■ Task prompt: Edit the data below so that "Fitnessstudio" is replaced everywhere by "Sportstudio", with every other line left unchanged. Leave the pictures out of your answer.

Items listed in a dataset
=-=-=-=-=
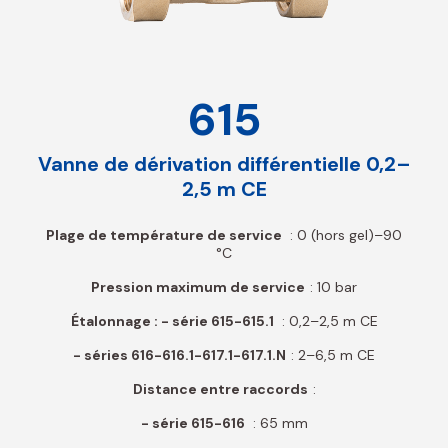
615
Vanne de dérivation différentielle 0,2–
2,5 m CE
Plage de température de service
: 0 (hors gel)–90
°C
Pression maximum de service
: 10 bar
Étalonnage : - série 615-615.1
: 0,2–2,5 m CE
- séries 616-616.1-617.1-617.1.N
: 2–6,5 m CE
Distance entre raccords
:
- série 615-616
: 65 mm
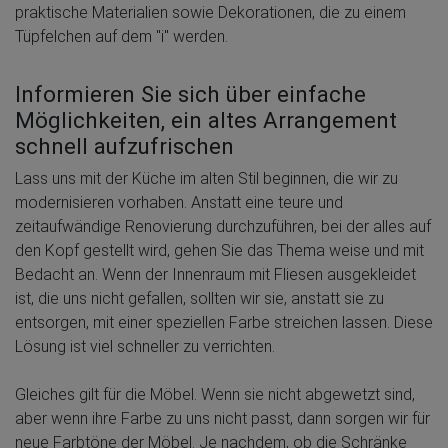
praktische Materialien sowie Dekorationen, die zu einem
Tüpfelchen auf dem "i" werden.
Informieren Sie sich über einfache
Möglichkeiten, ein altes Arrangement
schnell aufzufrischen
Lass uns mit der Küche im alten Stil beginnen, die wir zu
modernisieren vorhaben. Anstatt eine teure und
zeitaufwändige Renovierung durchzuführen, bei der alles auf
den Kopf gestellt wird, gehen Sie das Thema weise und mit
Bedacht an. Wenn der Innenraum mit Fliesen ausgekleidet
ist, die uns nicht gefallen, sollten wir sie, anstatt sie zu
entsorgen, mit einer speziellen Farbe streichen lassen. Diese
Lösung ist viel schneller zu verrichten.
Gleiches gilt für die Möbel. Wenn sie nicht abgewetzt sind,
aber wenn ihre Farbe zu uns nicht passt, dann sorgen wir für
neue Farbtöne der Möbel. Je nachdem, ob die Schränke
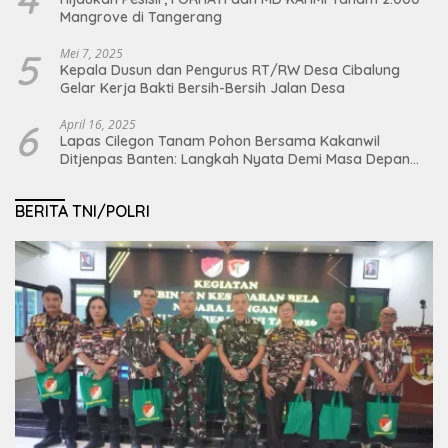
Mangrove di Tangerang
5
Mei 7, 2025
Kepala Dusun dan Pengurus RT/RW Desa Cibalung
Gelar Kerja Bakti Bersih-Bersih Jalan Desa
6
April 16, 2025
Lapas Cilegon Tanam Pohon Bersama Kakanwil
Ditjenpas Banten: Langkah Nyata Demi Masa Depan
Bumi dan Ketahanan Pangan Nasional
BERITA TNI/POLRI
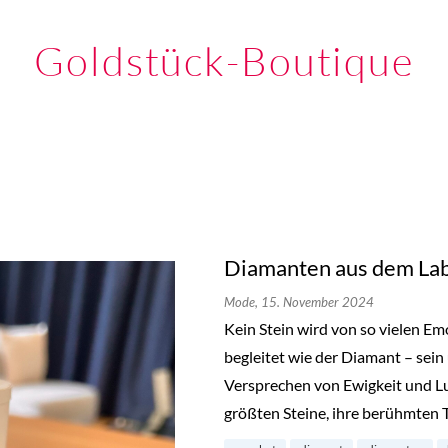
Goldstück-Boutique
Diamanten aus dem Lab
Mode,
15. November 2024
Kein Stein wird von so vielen E
begleitet wie der Diamant – sein
Versprechen von Ewigkeit und L
größten Steine, ihre berühmten 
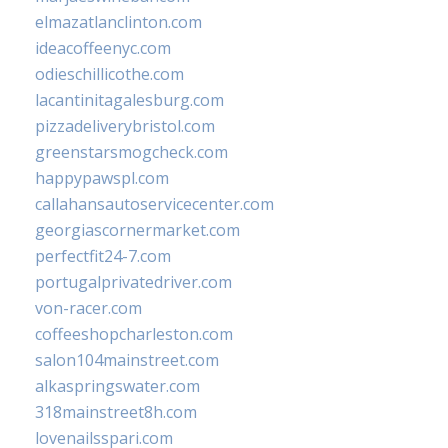
elmazatlanclinton.com
ideacoffeenyc.com
odieschillicothe.com
lacantinitagalesburg.com
pizzadeliverybristol.com
greenstarsmogcheck.com
happypawspl.com
callahansautoservicecenter.com
georgiascornermarket.com
perfectfit24-7.com
portugalprivatedriver.com
von-racer.com
coffeeshopcharleston.com
salon104mainstreet.com
alkaspringswater.com
318mainstreet8h.com
lovenailsspari.com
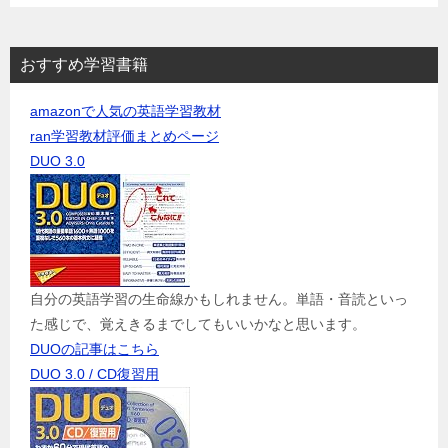
おすすめ学習書籍
amazonで人気の英語学習教材
ran学習教材評価まとめページ
DUO 3.0
自分の英語学習の生命線かもしれません。単語・音読といっ
た感じで、覚えきるまでしてもいいかなと思います。
DUOの記事はこちら
DUO 3.0 / CD復習用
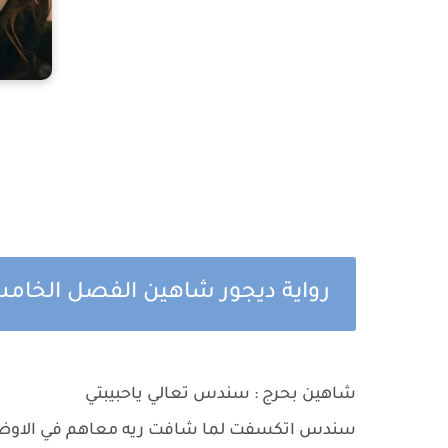
رواية ديجور شاهين الفصل الخامس 
شاهين بحرج : سندس تعالي ياحبيبتي
سندس اتكسفت لما شافت ريه معاهم في الاوضه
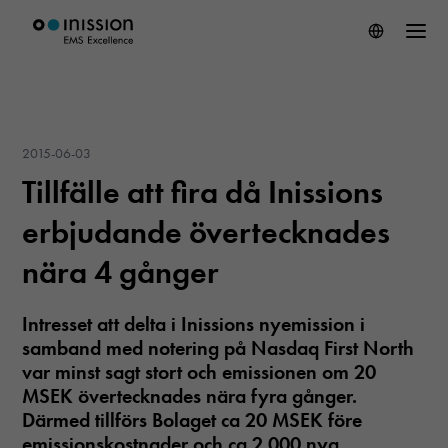
2015-06-03
Tillfälle att fira då Inissions
erbjudande övertecknades
nära 4 gånger
Intresset att delta i Inissions nyemission i
samband med notering på Nasdaq First North
var minst sagt stort och emissionen om 20
MSEK övertecknades nära fyra gånger.
Därmed tillförs Bolaget ca 20 MSEK före
emissionskostnader och ca 2 000 nya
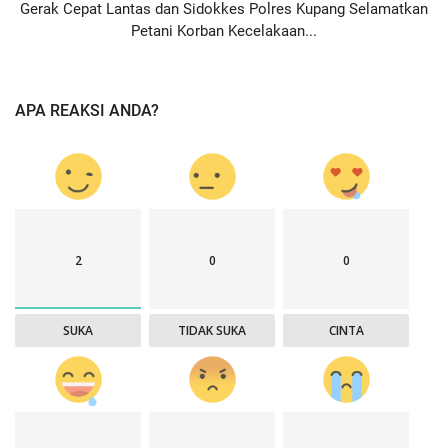
Gerak Cepat Lantas dan Sidokkes Polres Kupang Selamatkan
Petani Korban Kecelakaan...
APA REAKSI ANDA?
2
0
0
SUKA
TIDAK SUKA
CINTA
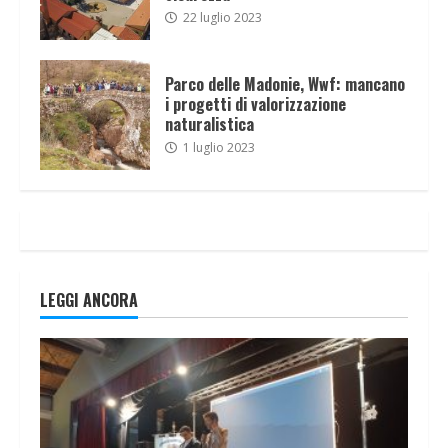
22 luglio 2023
Parco delle Madonie, Wwf: mancano
i progetti di valorizzazione
naturalistica
1 luglio 2023
LEGGI ANCORA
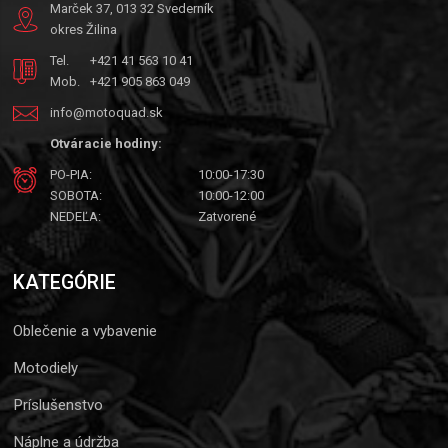
Marček 37, 013 32 Svederník
okres Žilina
Tel.
+421 41 563 10 41
Mob.
+421 905 863 049
info@motoquad.sk
Otváracie hodiny:
PO-PIA:
10:00-17:30
SOBOTA:
10:00-12:00
NEDEĽA:
Zatvorené
KATEGÓRIE
Oblečenie a vybavenie
Motodiely
Príslušenstvo
Náplne a údržba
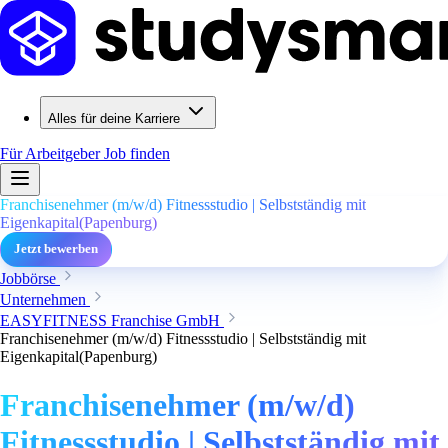
Alles für deine Karriere
Für Arbeitgeber
Job finden
Franchisenehmer (m/w/d) Fitnessstudio | Selbstständig mit
Eigenkapital(Papenburg)
Jetzt bewerben
Jobbörse
Unternehmen
EASYFITNESS Franchise GmbH
Franchisenehmer (m/w/d) Fitnessstudio | Selbstständig mit
Eigenkapital(Papenburg)
Franchisenehmer (m/w/d)
Fitnessstudio | Selbstständig mit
=-=-=-=-=
■ Expected answer:
615
Vanne de dérivation différentielle 0,2–
2,5 m CE
Plage de température de service
: 0 (hors gel)–90
°C
Pression maximum de service
: 10 bar
Étalonnage : - série 615-615.1
: 0,2–2,5 m CE
- séries 616-616.1-617.1-617.1.N
: 2–6,5 m CE
Distance entre raccords
:
- série 615-616
: 65 mm
praktische Materialien sowie Dekorationen, die zu einem
Tüpfelchen auf dem "i" werden.
Informieren Sie sich über einfache
Möglichkeiten, ein altes Arrangement
schnell aufzufrischen
Lass uns mit der Küche im alten Stil beginnen, die wir zu
modernisieren vorhaben. Anstatt eine teure und
zeitaufwändige Renovierung durchzuführen, bei der alles auf
den Kopf gestellt wird, gehen Sie das Thema weise und mit
Bedacht an. Wenn der Innenraum mit Fliesen ausgekleidet
ist, die uns nicht gefallen, sollten wir sie, anstatt sie zu
entsorgen, mit einer speziellen Farbe streichen lassen. Diese
Lösung ist viel schneller zu verrichten.
Gleiches gilt für die Möbel. Wenn sie nicht abgewetzt sind,
aber wenn ihre Farbe zu uns nicht passt, dann sorgen wir für
neue Farbtöne der Möbel. Je nachdem, ob die Schränke
Mangrove di Tangerang
5
Mei 7, 2025
Kepala Dusun dan Pengurus RT/RW Desa Cibalung
Gelar Kerja Bakti Bersih-Bersih Jalan Desa
6
April 16, 2025
Lapas Cilegon Tanam Pohon Bersama Kakanwil
Ditjenpas Banten: Langkah Nyata Demi Masa Depan
Bumi dan Ketahanan Pangan Nasional
BERITA TNI/POLRI
Goldstück-Boutique
Diamanten aus dem Lab
Mode,
15. November 2024
Kein Stein wird von so vielen E
begleitet wie der Diamant – sein
Versprechen von Ewigkeit und L
größten Steine, ihre berühmten 
elmazatlanclinton.com
ideacoffeenyc.com
odieschillicothe.com
lacantinitagalesburg.com
pizzadeliverybristol.com
greenstarsmogcheck.com
happypawspl.com
callahansautoservicecenter.com
georgiascornermarket.com
perfectfit24-7.com
portugalprivatedriver.com
von-racer.com
coffeeshopcharleston.com
salon104mainstreet.com
alkaspringswater.com
318mainstreet8h.com
lovenailsspari.com
おすすめ学習書籍
amazonで人気の英語学習教材
ran学習教材評価まとめページ
DUO 3.0
自分の英語学習の生命線かもしれません。単語・音読といっ
た感じで、覚えきるまでしてもいいかなと思います。
DUOの記事はこちら
DUO 3.0 / CD復習用
رواية ديجور شاهين الفصل الخامس 
شاهين بحرج : سندس تعالي ياحبيبتي
سندس اتكسفت لما شافت ريه معاهم في الاوضه
2015-06-03
Tillfälle att fira då Inissions
erbjudande övertecknades
nära 4 gånger
Intresset att delta i Inissions nyemission i
samband med notering på Nasdaq First North
var minst sagt stort och emissionen om 20
MSEK övertecknades nära fyra gånger.
Därmed tillförs Bolaget ca 20 MSEK före
emissionskostnader och ca 2 000 nya
Gerak Cepat Lantas dan Sidokkes Polres Kupang Selamatkan
Petani Korban Kecelakaan...
APA REAKSI ANDA?
2
0
0
SUKA
TIDAK SUKA
CINTA
22 luglio 2023
Parco delle Madonie, Wwf: mancano
i progetti di valorizzazione
naturalistica
1 luglio 2023
LEGGI ANCORA
Marček 37, 013 32 Svederník
okres Žilina
Tel.
+421 41 563 10 41
Mob.
+421 905 863 049
info@motoquad.sk
Otváracie hodiny:
PO-PIA:
10:00-17:30
SOBOTA:
10:00-12:00
NEDEĽA:
Zatvorené
KATEGÓRIE
Oblečenie a vybavenie
Motodiely
Príslušenstvo
Náplne a údržba
Alles für deine Karriere
Für Arbeitgeber
Job finden
Franchisenehmer (m/w/d) Sportstudio | Selbstständig mit
Eigenkapital(Papenburg)
Jetzt bewerben
Jobbörse
Unternehmen
EASYFITNESS Franchise GmbH
Franchisenehmer (m/w/d) Sportstudio | Selbstständig mit
Eigenkapital(Papenburg)
Franchisenehmer (m/w/d)
Sportstudio | Selbstständig mit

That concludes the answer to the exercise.